TASK:
Could you copy word for word the passage of the Small Business, Enterprise and Employment Act article below that runs from "We'll look at" up to and including "pulling the strings."?

Tuesday, 31 March 2015 14:52

Looking at the Small Business, Enterprise and Employment Act 2015

Last week, the Small Business, Enterprise and Employment Act 2015 gained royal assent, meaning broadly speaking, the various measures that have already been outlined by BIS, the Insolvency Service and other government departments should be brought into law without any major changes.

What does this mean for creditors? Actually there are some broad sweeping measures, and some more specific ones, which should combine to tip the balance more fairly in the direction of creditors.

Tipping the Balance

That by no means gives creditors complete power, but it should at least do something to overcome the unfairness we've seen in recent years due to pre-pack administrations, dodgy director dealings, and insolvency practitioners racking up seemingly limitless fees for closing down a company that owes you money.

We'll look at each issue in more detail, but in general here are some of the measures due to be introduced:

  • In pre-pack administrations, companies can no longer sell out their assets to connected parties, without creditors feeling the benefit of any funds raised.
  • Insolvency practitioners must fix their fees upfront, and creditors have a say on any increases to those fees made at a later date.
  • Companies can no longer act as directors of other companies (with some minor exceptions) so you always know who's pulling the strings.

DATA LINES:
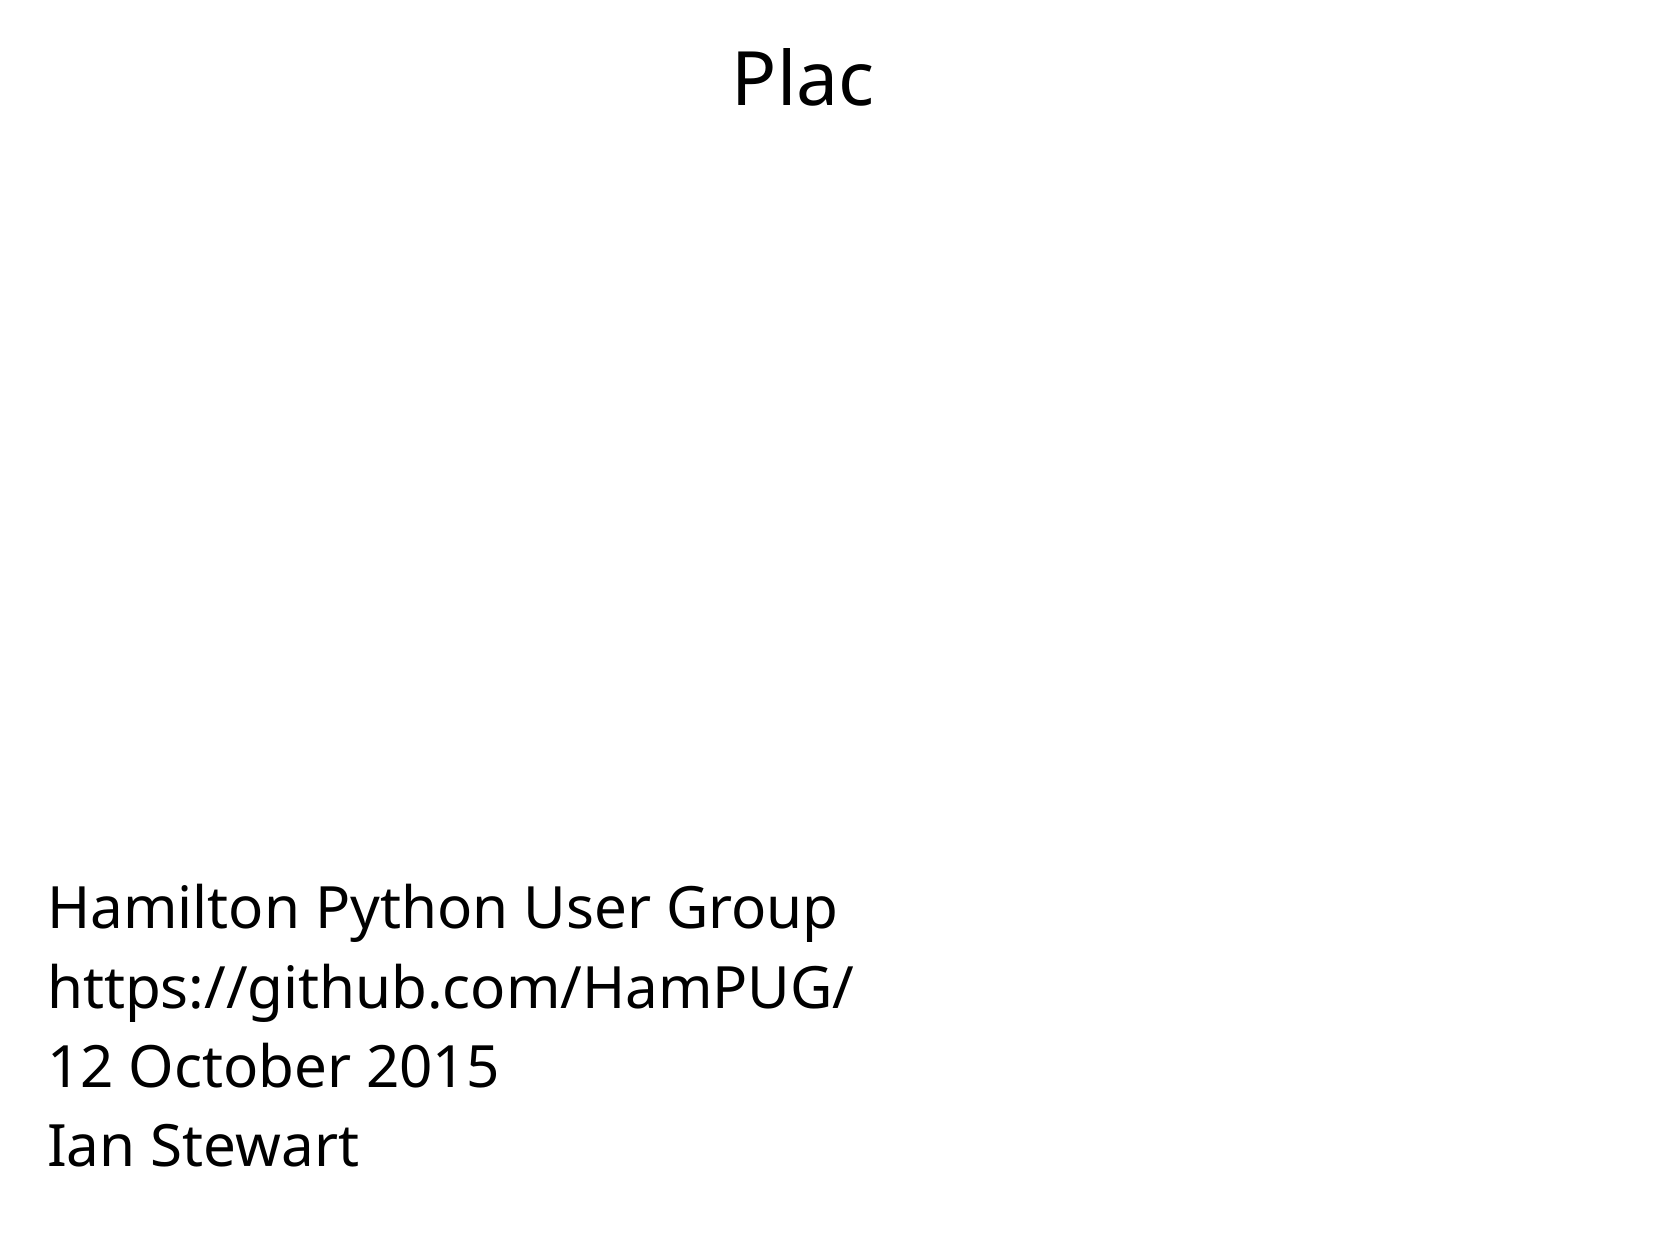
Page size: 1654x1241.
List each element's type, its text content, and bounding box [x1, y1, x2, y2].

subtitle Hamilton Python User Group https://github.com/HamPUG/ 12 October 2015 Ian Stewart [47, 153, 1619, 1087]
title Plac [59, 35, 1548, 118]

SOLUTION TO THIS PROBLEM:
We'll look at each issue in more detail, but in general here are some of the measures due to be introduced:

  • In pre-pack administrations, companies can no longer sell out their assets to connected parties, without creditors feeling the benefit of any funds raised.
  • Insolvency practitioners must fix their fees upfront, and creditors have a say on any increases to those fees made at a later date.
  • Companies can no longer act as directors of other companies (with some minor exceptions) so you always know who's pulling the strings.